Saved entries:
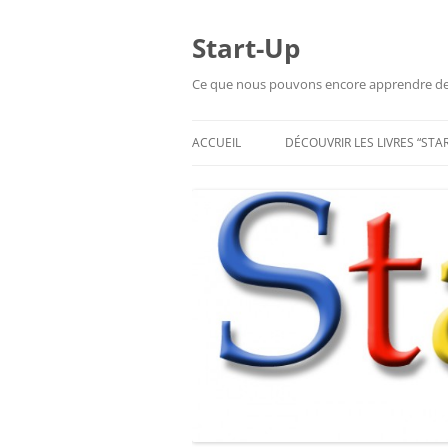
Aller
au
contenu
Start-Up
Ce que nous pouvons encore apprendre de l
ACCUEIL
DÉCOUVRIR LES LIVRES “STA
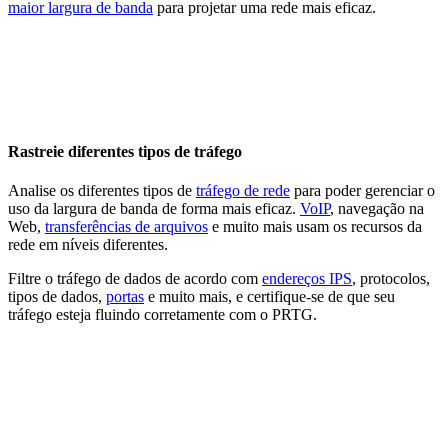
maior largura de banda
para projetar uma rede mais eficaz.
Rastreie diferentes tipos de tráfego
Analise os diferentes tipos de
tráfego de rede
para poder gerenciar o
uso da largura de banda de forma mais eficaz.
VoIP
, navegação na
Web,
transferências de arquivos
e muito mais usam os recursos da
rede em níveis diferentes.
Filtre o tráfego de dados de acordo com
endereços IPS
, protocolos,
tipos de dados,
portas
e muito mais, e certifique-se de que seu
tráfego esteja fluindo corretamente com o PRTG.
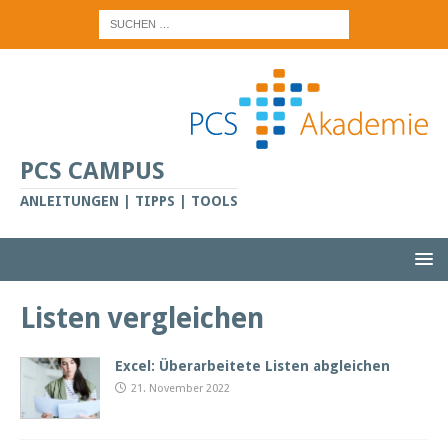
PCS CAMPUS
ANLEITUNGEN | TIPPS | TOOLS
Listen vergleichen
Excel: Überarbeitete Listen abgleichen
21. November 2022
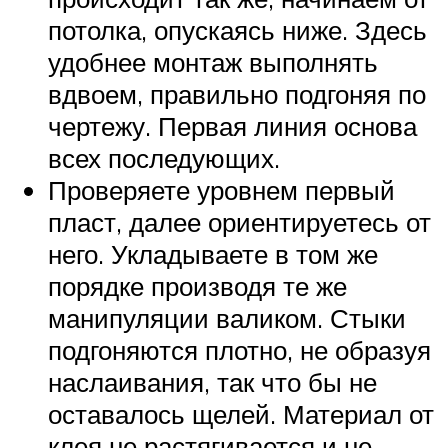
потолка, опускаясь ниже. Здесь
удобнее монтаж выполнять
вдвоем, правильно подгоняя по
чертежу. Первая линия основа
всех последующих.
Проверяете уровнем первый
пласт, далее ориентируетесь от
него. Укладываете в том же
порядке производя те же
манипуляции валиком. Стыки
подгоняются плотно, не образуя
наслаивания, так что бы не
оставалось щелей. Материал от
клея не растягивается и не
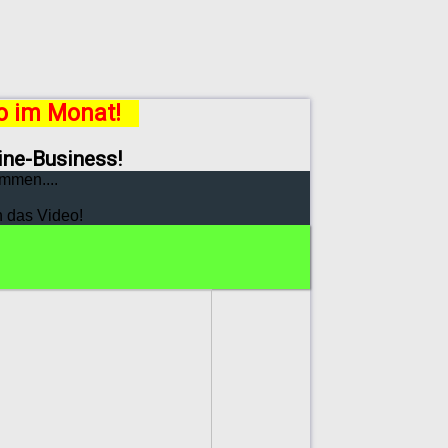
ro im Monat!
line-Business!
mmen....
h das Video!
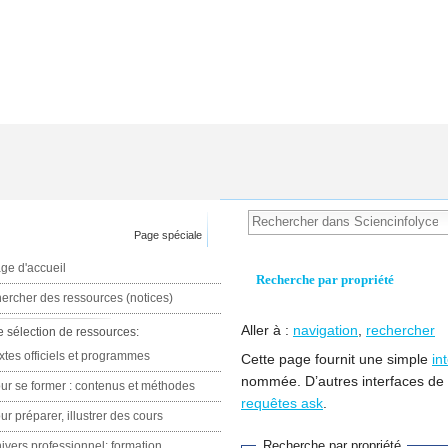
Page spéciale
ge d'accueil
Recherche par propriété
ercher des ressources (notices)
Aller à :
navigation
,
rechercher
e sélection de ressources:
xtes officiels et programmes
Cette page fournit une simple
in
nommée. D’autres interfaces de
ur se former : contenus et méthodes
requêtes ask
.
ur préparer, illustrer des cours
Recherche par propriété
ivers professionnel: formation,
...
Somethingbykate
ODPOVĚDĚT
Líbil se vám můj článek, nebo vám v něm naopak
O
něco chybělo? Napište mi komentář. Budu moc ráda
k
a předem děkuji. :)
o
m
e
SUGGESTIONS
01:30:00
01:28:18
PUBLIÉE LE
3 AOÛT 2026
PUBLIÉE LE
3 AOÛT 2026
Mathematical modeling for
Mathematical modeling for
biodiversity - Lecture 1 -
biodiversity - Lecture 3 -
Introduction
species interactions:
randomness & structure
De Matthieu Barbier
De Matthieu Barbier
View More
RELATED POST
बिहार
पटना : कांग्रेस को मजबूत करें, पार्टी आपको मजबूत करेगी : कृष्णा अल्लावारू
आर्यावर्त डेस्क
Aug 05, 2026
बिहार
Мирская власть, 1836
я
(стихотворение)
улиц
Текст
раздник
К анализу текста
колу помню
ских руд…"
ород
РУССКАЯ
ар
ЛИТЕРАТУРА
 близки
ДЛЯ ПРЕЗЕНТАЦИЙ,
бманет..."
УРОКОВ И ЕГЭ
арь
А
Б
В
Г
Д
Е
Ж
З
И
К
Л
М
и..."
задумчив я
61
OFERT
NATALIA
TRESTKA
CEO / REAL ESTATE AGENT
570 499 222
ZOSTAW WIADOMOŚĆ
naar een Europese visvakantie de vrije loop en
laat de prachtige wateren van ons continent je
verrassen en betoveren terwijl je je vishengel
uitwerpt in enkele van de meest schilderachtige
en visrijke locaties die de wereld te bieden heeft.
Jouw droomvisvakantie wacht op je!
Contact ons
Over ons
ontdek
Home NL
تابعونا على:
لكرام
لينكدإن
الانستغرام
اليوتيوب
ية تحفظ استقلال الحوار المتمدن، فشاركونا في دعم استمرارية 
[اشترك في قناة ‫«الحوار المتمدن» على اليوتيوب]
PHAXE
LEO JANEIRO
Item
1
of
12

PROBLEM. From the items above, pick out each line that contains the word "dados" and copy those lines.

EXERCISE RESPONSE.
Filtre o tráfego de dados de acordo com
tipos de dados,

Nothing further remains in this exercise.